SOURCE DATA:
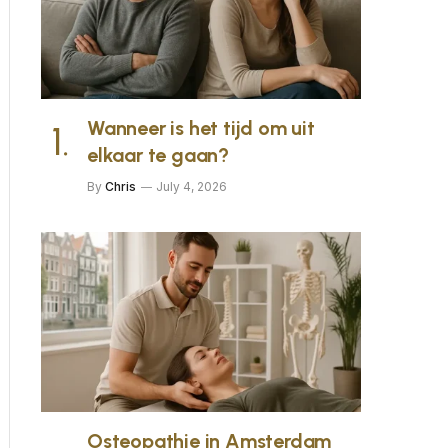
Wanneer is het tijd om uit
elkaar te gaan?
By
Chris
July 4, 2026
Osteopathie in Amsterdam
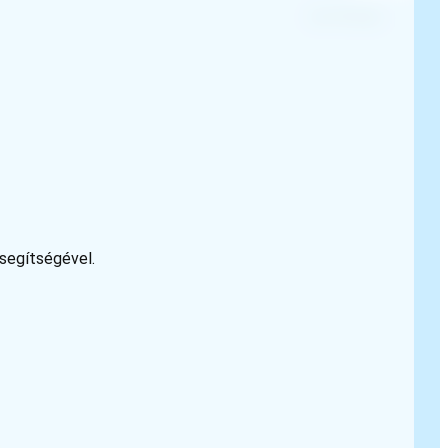
 segítségével.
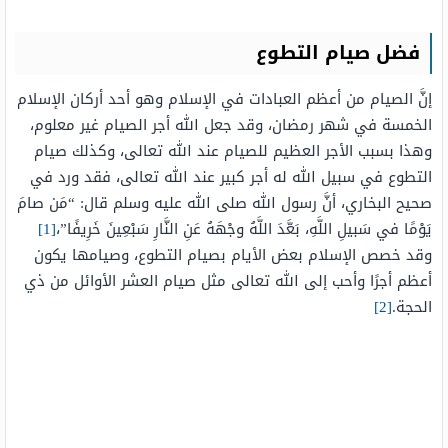
فضل صيام التطوع
إنَّ الصيام من أعظم العبادات في الإسلام وهو أحد أركان الإسلام
الخمسة في شهر رمضان، وقد جعل الله أجر الصيام غير معلوم،
وهذا بسبب الأجر العظيم للصيام عند الله تعالى، وكذلك صيام
التطوع في سبيل الله له أجر كبير عند الله تعالى، فقد ورد في
صحيح البخاري، أنَّ رسول الله صلى الله عليه وسلم قال: “مَن صامَ
يَوْمًا في سَبيلِ اللَّهِ، بَعَّدَ اللَّهُ وجْهَهُ عَنِ النَّارِ سَبْعِينَ خَرِيفًا”،
[1]
وقد خصص الإسلام بعض الأيام بصيام التطوع، وصيامها يكون
أعظم أجرًا وأحب إلى الله تعالى مثل صيام العشر الأوائل من ذي
الحجة.
[2]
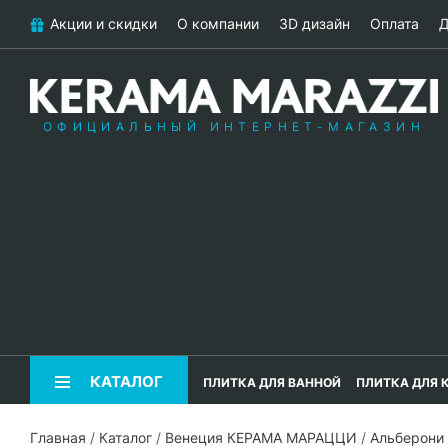
Акции и скидки
О компании
3D дизайн
Оплата
Д
ОФИЦИАЛЬНЫЙ ИНТЕРНЕТ-МАГАЗИН
КАТАЛОГ
ПЛИТКА ДЛЯ ВАННОЙ
ПЛИТКА ДЛЯ 
Главная
/
Каталог
/
Венеция КЕРАМА МАРАЦЦИ
/
Альберони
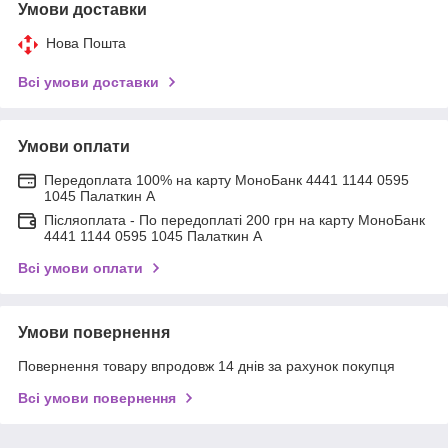
Умови доставки
Нова Пошта
Всі умови доставки
Умови оплати
Передоплата 100% на карту МоноБанк 4441 1144 0595
1045 Палаткин А
Післяоплата - По передоплаті 200 грн на карту МоноБанк
4441 1144 0595 1045 Палаткин А
Всі умови оплати
Умови повернення
Повернення товару впродовж 14 днів за рахунок покупця
Всі умови повернення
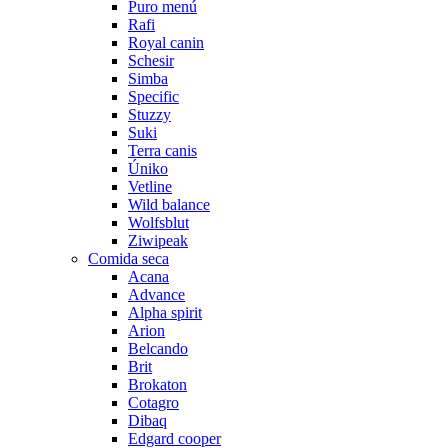
Puro menú
Rafi
Royal canin
Schesir
Simba
Specific
Stuzzy
Suki
Terra canis
Úniko
Vetline
Wild balance
Wolfsblut
Ziwipeak
Comida seca
Acana
Advance
Alpha spirit
Arion
Belcando
Brit
Brokaton
Cotagro
Dibaq
Edgard cooper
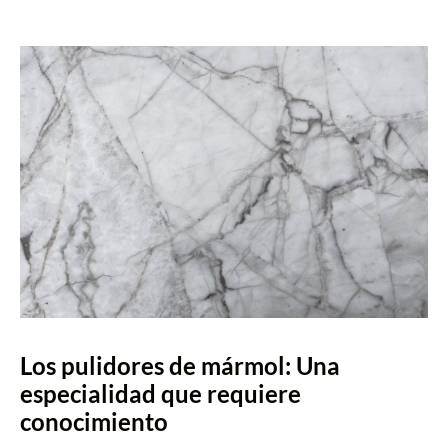
Los pulidores de mármol: Una
especialidad que requiere
conocimiento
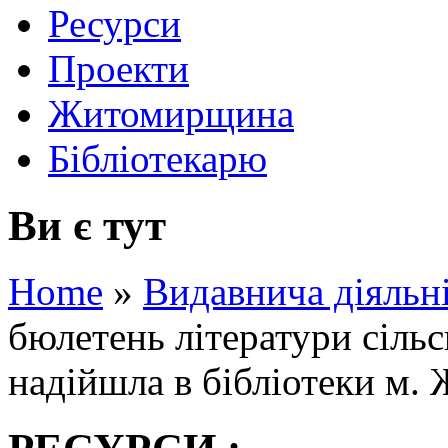
Ресурси
Проекти
Житомирщина
Бібліотекарю
Ви є тут
Home
»
Видавнича діяльн
бюлетень літератури сіль
надійшла в бібліотеки м.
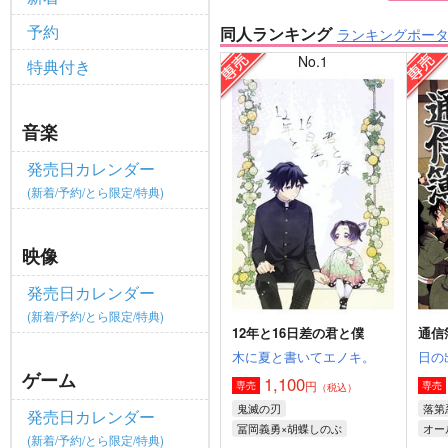
予約
同人ランキング
ランキングポー
No.1
特典付き
音楽
発売日カレンダー
(新着/予約/とら限定/特典)
映像
発売日カレンダー
(新着/予約/とら限定/特典)
12年と16日差の君と僕
通信
木に夏と書いてエノキ。
日の
ゲーム
1,100
円
専売
専売
（税込）
鬼滅の刃
落第
発売日カレンダー
冨岡義勇×胡蝶しのぶ
オー
(新着/予約/とら限定/特典)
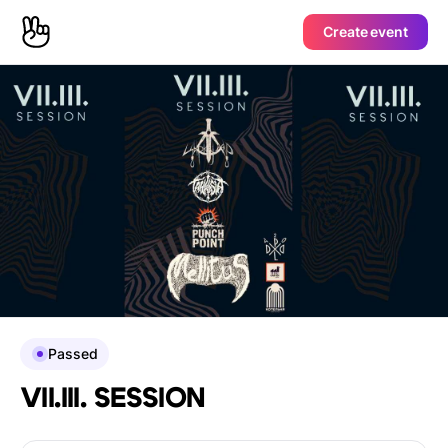
Create event
Passed
VII.III. SESSION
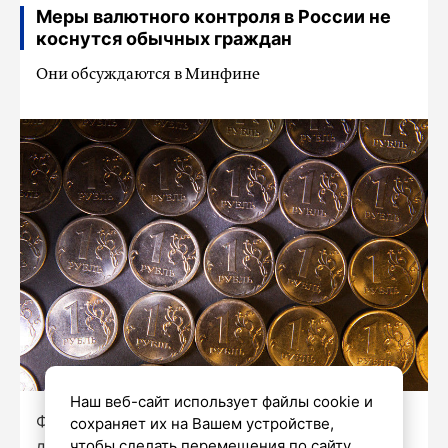
Меры валютного контроля в России не
коснутся обычных граждан
Они обсуждаются в Минфине
Наш веб-сайт использует файлы cookie и
Фото: Роман Пименов/«Петербургский
сохраняет их на Вашем устройстве,
дневник»
чтобы сделать перемещения по сайту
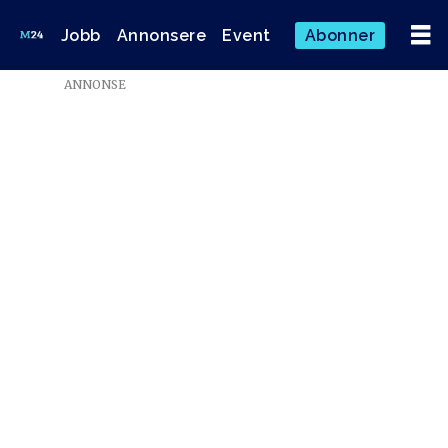
Jobb
Annonsere
Event
Abonner
Emne:
ANNONSE
ir-
prisen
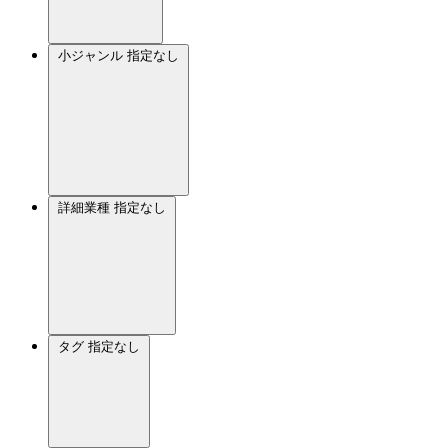
小ジャンル
指定なし
詳細業種
指定なし
タグ
指定なし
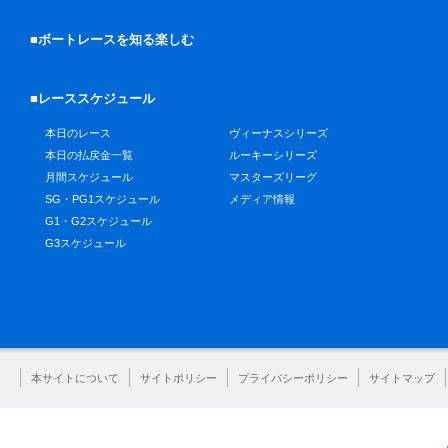
■ボートレースを知る楽しむ
■レーススケジュール
本日のレース
ヴィーナスシリーズ
本日の払戻金一覧
ルーキーシリーズ
月間スケジュール
マスターズリーグ
SG・PG1スケジュール
メディア情報
G1・G2スケジュール
G3スケジュール
本サイトについて
サイトポリシー
プライバシーポリシー
サイトマップ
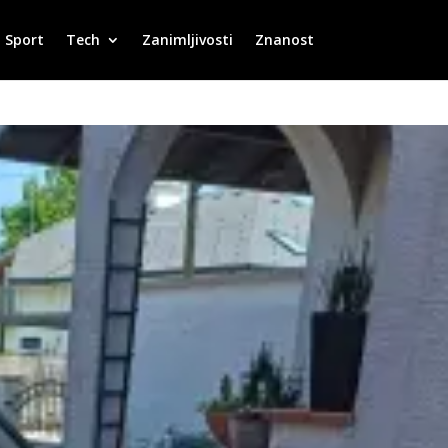
Sport
Tech
Zanimljivosti
Znanost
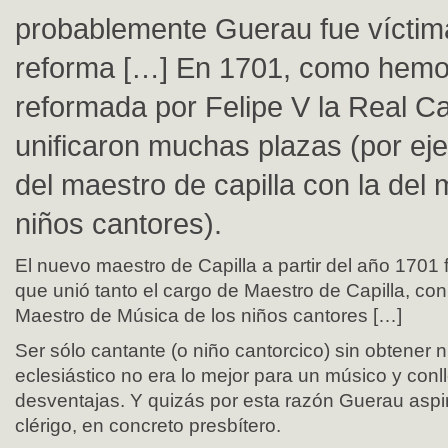
probablemente Guerau fue víctim
reforma […] En 1701, como hemos
reformada por Felipe V la Real Cap
unificaron muchas plazas (por eje
del maestro de capilla con la del 
niños cantores).
El nuevo maestro de Capilla a partir del año 1701
que unió tanto el cargo de Maestro de Capilla, con 
Maestro de Música de los niños cantores […]
Ser sólo cantante (o niño cantorcico) sin obtener 
eclesiástico no era lo mejor para un músico y con
desventajas. Y quizás por esta razón Guerau aspi
clérigo, en concreto presbítero.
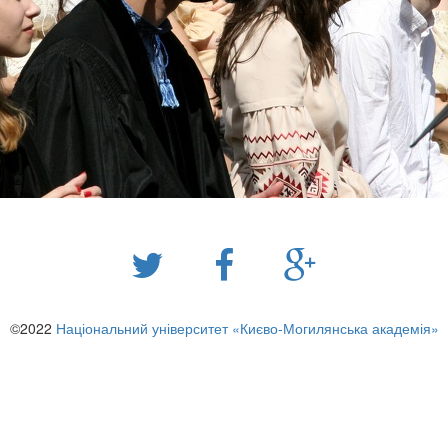
©2022
Національний університет «Києво-Могилянська академія»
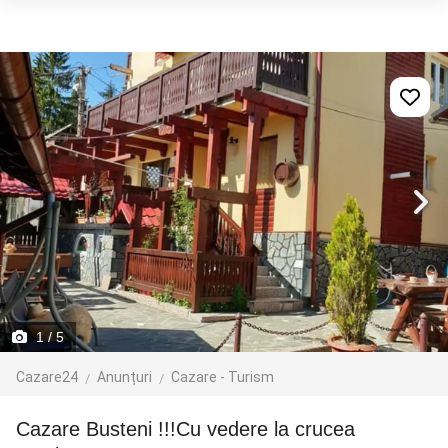
1
/ 5
Cazare24
Anunțuri
Cazare - Turism
Cazare Busteni !!!Cu vedere la crucea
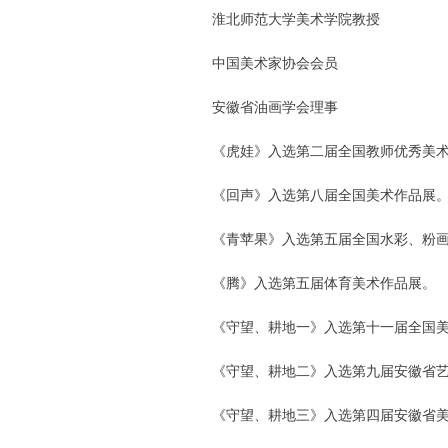
淮北师范大学美术学院教授
中国美术家协会会员
安徽省油画学会理事
《虎娃》入选第二届全国教师优秀美
《回声》入选第八届全国美术作品展
《青苹果》入选第五届全国水彩、粉
《腾》入选第五届体育美术作品展。
《守望、耕地一》入选第十一届全国
《守望、耕地二》入选第九届安徽省
《守望、耕地三》入选第四届安徽省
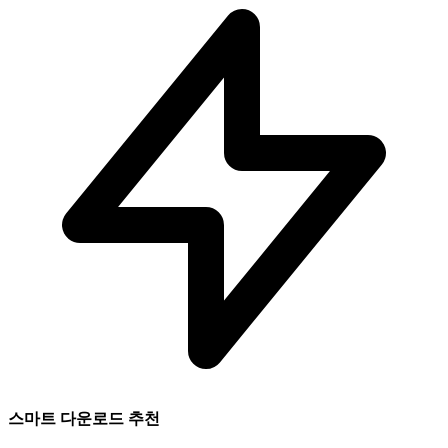
스마트 다운로드 추천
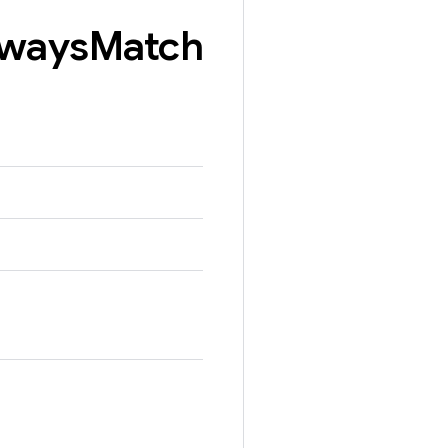
ways
Match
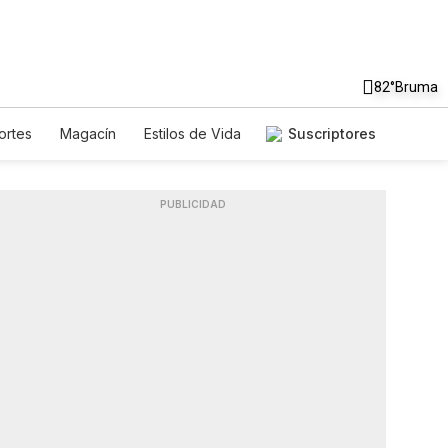
82°
Bruma
ortes
Magacín
Estilos de Vida
Suscriptores
Tecnología
Juegos
Newsletters
Feriados
Edictos
PUBLICIDAD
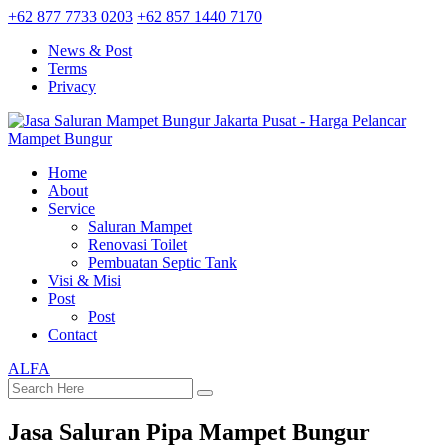
+62 877 7733 0203
+62 857 1440 7170
News & Post
Terms
Privacy
Home
About
Service
Saluran Mampet
Renovasi Toilet
Pembuatan Septic Tank
Visi & Misi
Post
Post
Contact
ALFA
Jasa Saluran Pipa Mampet Bungur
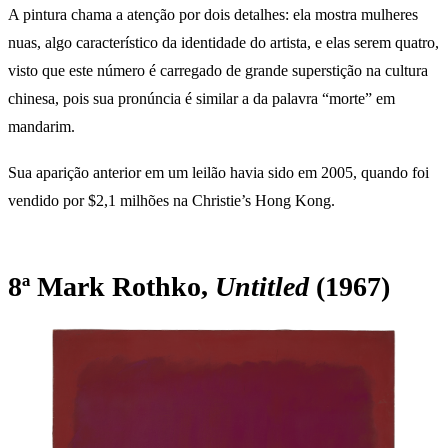
A pintura chama a atenção por dois detalhes: ela mostra mulheres
nuas, algo característico da identidade do artista, e elas serem quatro,
visto que este número é carregado de grande superstição na cultura
chinesa, pois sua pronúncia é similar a da palavra “morte” em
mandarim.
Sua aparição anterior em um leilão havia sido em 2005, quando foi
vendido por $2,1 milhões na Christie’s Hong Kong.
8ª Mark Rothko,
Untitled
(1967
)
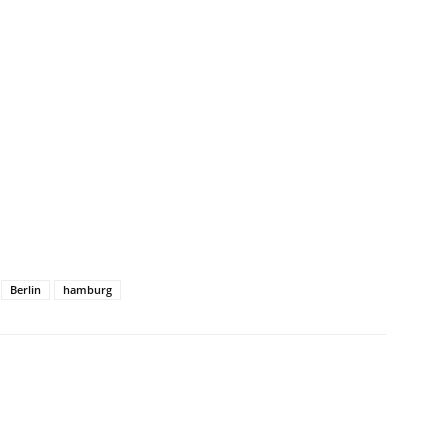
Berlin
hamburg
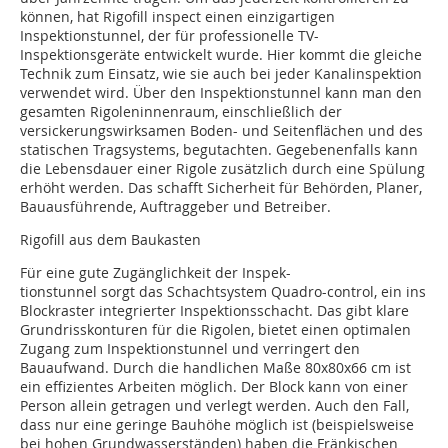
können, hat Rigofill inspect einen einzigartigen
Inspektionstunnel, der für professionelle TV-
Inspektionsgeräte entwickelt wurde. Hier kommt die gleiche
Technik zum Einsatz, wie sie auch bei jeder Kanalinspektion
verwendet wird. Über den Inspektionstunnel kann man den
gesamten Rigoleninnenraum, einschließlich der
versickerungswirksamen Boden- und Seitenflächen und des
statischen Tragsystems, begutachten. Gegebenenfalls kann
die Lebensdauer einer Rigole zusätzlich durch eine Spülung
erhöht werden. Das schafft Sicherheit für Behörden, Planer,
Bauausführende, Auftraggeber und Betreiber.
Rigofill aus dem Baukasten
Für eine gute Zugänglichkeit der Inspek-
tionstunnel sorgt das Schachtsystem Quadro-control, ein ins
Blockraster integrierter Inspektionsschacht. Das gibt klare
Grundrisskonturen für die Rigolen, bietet einen optimalen
Zugang zum Inspektionstunnel und verringert den
Bauaufwand. Durch die handlichen Maße 80x80x66 cm ist
ein effizientes Arbeiten möglich. Der Block kann von einer
Person allein getragen und verlegt werden. Auch den Fall,
dass nur eine geringe Bauhöhe möglich ist (beispielsweise
bei hohen Grundwasserständen) haben die Fränkischen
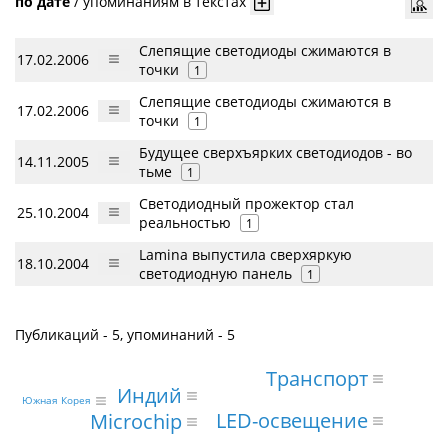
по дате
/
упоминаниям в текстах
Слепящие светодиоды сжимаются в
17.02.2006
точки
1
Слепящие светодиоды сжимаются в
17.02.2006
точки
1
Будущее сверхъярких светодиодов - во
14.11.2005
тьме
1
Светодиодный прожектор стал
25.10.2004
реальностью
1
Lamina выпустила сверхяркую
18.10.2004
светодиодную панель
1
Публикаций - 5, упоминаний - 5
Транспорт
Индий
Южная Корея
LED-освещение
Microchip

EXERCISE OBJECTIVE: Can you extract the text read from every one of the entries above, reproducing each line verbatim and leaving out the pictures?

RESPONSE TO THE EXERCISE:
Wanneer is het tijd om uit
elkaar te gaan?
By
Chris
July 4, 2026
Osteopathie in Amsterdam
 segítségével.
فضل صيام التطوع
إنَّ الصيام من أعظم العبادات في الإسلام وهو أحد أركان الإسلام
الخمسة في شهر رمضان، وقد جعل الله أجر الصيام غير معلوم،
وهذا بسبب الأجر العظيم للصيام عند الله تعالى، وكذلك صيام
التطوع في سبيل الله له أجر كبير عند الله تعالى، فقد ورد في
صحيح البخاري، أنَّ رسول الله صلى الله عليه وسلم قال: “مَن صامَ
يَوْمًا في سَبيلِ اللَّهِ، بَعَّدَ اللَّهُ وجْهَهُ عَنِ النَّارِ سَبْعِينَ خَرِيفًا”،
[1]
وقد خصص الإسلام بعض الأيام بصيام التطوع، وصيامها يكون
أعظم أجرًا وأحب إلى الله تعالى مثل صيام العشر الأوائل من ذي
الحجة.
[2]
Акции и скидки
О компании
3D дизайн
Оплата
Д
ОФИЦИАЛЬНЫЙ ИНТЕРНЕТ-МАГАЗИН
КАТАЛОГ
ПЛИТКА ДЛЯ ВАННОЙ
ПЛИТКА ДЛЯ 
Главная
/
Каталог
/
Венеция КЕРАМА МАРАЦЦИ
/
Альберони
Умови доставки
Нова Пошта
Всі умови доставки
Умови оплати
Передоплата 100% на карту МоноБанк 4441 1144 0595
1045 Палаткин А
Післяоплата - По передоплаті 200 грн на карту МоноБанк
4441 1144 0595 1045 Палаткин А
Всі умови оплати
Умови повернення
Повернення товару впродовж 14 днів за рахунок покупця
Всі умови повернення
Puro menú
Rafi
Royal canin
Schesir
Simba
Specific
Stuzzy
Suki
Terra canis
Úniko
Vetline
Wild balance
Wolfsblut
Ziwipeak
Comida seca
Acana
Advance
Alpha spirit
Arion
Belcando
Brit
Brokaton
Cotagro
Dibaq
Edgard cooper
Los pulidores de mármol: Una
especialidad que requiere
conocimiento
Ресурси
Проекти
Житомирщина
Бібліотекарю
Ви є тут
Home
»
Видавнича діяльн
бюлетень літератури сіль
надійшла в бібліотеки м.
予約
同人ランキング
ランキングポー
No.1
特典付き
音楽
発売日カレンダー
(新着/予約/とら限定/特典)
映像
発売日カレンダー
(新着/予約/とら限定/特典)
12年と16日差の君と僕
通信
木に夏と書いてエノキ。
日の
ゲーム
1,100
円
専売
専売
（税込）
鬼滅の刃
落第
発売日カレンダー
冨岡義勇×胡蝶しのぶ
オー
(新着/予約/とら限定/特典)
Create event
Passed
VII.III. SESSION
Меры валютного контроля в России не
коснутся обычных граждан
Они обсуждаются в Минфине
Наш веб-сайт использует файлы cookie и
Фото: Роман Пименов/«Петербургский
сохраняет их на Вашем устройстве,
дневник»
чтобы сделать перемещения по сайту
Jobb
Annonsere
Event
Abonner
Emne:
ANNONSE
ir-
prisen
小ジャンル
指定なし
詳細業種
指定なし
タグ
指定なし
■ボートレースを知る楽しむ
■レーススケジュール
本日のレース
ヴィーナスシリーズ
本日の払戻金一覧
ルーキーシリーズ
月間スケジュール
マスターズリーグ
SG・PG1スケジュール
メディア情報
G1・G2スケジュール
G3スケジュール
本サイトについて
サイトポリシー
プライバシーポリシー
サイトマップ
Sport
Tech
Zanimljivosti
Znanost
probablemente Guerau fue víctim
reforma […] En 1701, como hemos
reformada por Felipe V la Real Cap
unificaron muchas plazas (por eje
del maestro de capilla con la del 
niños cantores).
El nuevo maestro de Capilla a partir del año 1701
que unió tanto el cargo de Maestro de Capilla, con 
Maestro de Música de los niños cantores […]
Ser sólo cantante (o niño cantorcico) sin obtener 
eclesiástico no era lo mejor para un músico y con
desventajas. Y quizás por esta razón Guerau aspi
clérigo, en concreto presbítero.
©2022
Національний університет «Києво-Могилянська академія»
1
/ 5
Cazare24
Anunțuri
Cazare - Turism
Cazare Busteni !!!Cu vedere la crucea
淮北师范大学美术学院教授
中国美术家协会会员
安徽省油画学会理事
《虎娃》入选第二届全国教师优秀美
《回声》入选第八届全国美术作品展
《青苹果》入选第五届全国水彩、粉
《腾》入选第五届体育美术作品展。
《守望、耕地一》入选第十一届全国
《守望、耕地二》入选第九届安徽省
《守望、耕地三》入选第四届安徽省
스마트 다운로드 추천
ways
Match
82°
Bruma
ortes
Magacín
Estilos de Vida
Suscriptores
Tecnología
Juegos
Newsletters
Feriados
Edictos
PUBLICIDAD
+62 877 7733 0203
+62 857 1440 7170
News & Post
Terms
Privacy
Home
About
Service
Saluran Mampet
Renovasi Toilet
Pembuatan Septic Tank
Visi & Misi
Post
Post
Contact
ALFA
Jasa Saluran Pipa Mampet Bungur
A pintura chama a atenção por dois detalhes: ela mostra mulheres
nuas, algo característico da identidade do artista, e elas serem quatro,
visto que este número é carregado de grande superstição na cultura
chinesa, pois sua pronúncia é similar a da palavra “morte” em
mandarim.
Sua aparição anterior em um leilão havia sido em 2005, quando foi
vendido por $2,1 milhões na Christie’s Hong Kong.
8ª Mark Rothko,
Untitled
(1967
)
Berlin
hamburg
können, hat Rigofill inspect einen einzigartigen
Inspektionstunnel, der für professionelle TV-
Inspektionsgeräte entwickelt wurde. Hier kommt die gleiche
Technik zum Einsatz, wie sie auch bei jeder Kanalinspektion
verwendet wird. Über den Inspektionstunnel kann man den
gesamten Rigoleninnenraum, einschließlich der
versickerungswirksamen Boden- und Seitenflächen und des
statischen Tragsystems, begutachten. Gegebenenfalls kann
die Lebensdauer einer Rigole zusätzlich durch eine Spülung
erhöht werden. Das schafft Sicherheit für Behörden, Planer,
Bauausführende, Auftraggeber und Betreiber.
Rigofill aus dem Baukasten
Für eine gute Zugänglichkeit der Inspek-
tionstunnel sorgt das Schachtsystem Quadro-control, ein ins
Blockraster integrierter Inspektionsschacht. Das gibt klare
Grundrisskonturen für die Rigolen, bietet einen optimalen
Zugang zum Inspektionstunnel und verringert den
Bauaufwand. Durch die handlichen Maße 80x80x66 cm ist
ein effizientes Arbeiten möglich. Der Block kann von einer
Person allein getragen und verlegt werden. Auch den Fall,
dass nur eine geringe Bauhöhe möglich ist (beispielsweise
bei hohen Grundwasserständen) haben die Fränkischen
по дате
/
упоминаниям в текстах
Слепящие светодиоды сжимаются в
17.02.2006
точки
1
Слепящие светодиоды сжимаются в
17.02.2006
точки
1
Будущее сверхъярких светодиодов - во
14.11.2005
тьме
1
Светодиодный прожектор стал
25.10.2004
реальностью
1
Lamina выпустила сверхяркую
18.10.2004
светодиодную панель
1
Публикаций - 5, упоминаний - 5
Транспорт
Индий
Южная Корея
LED-освещение
Microchip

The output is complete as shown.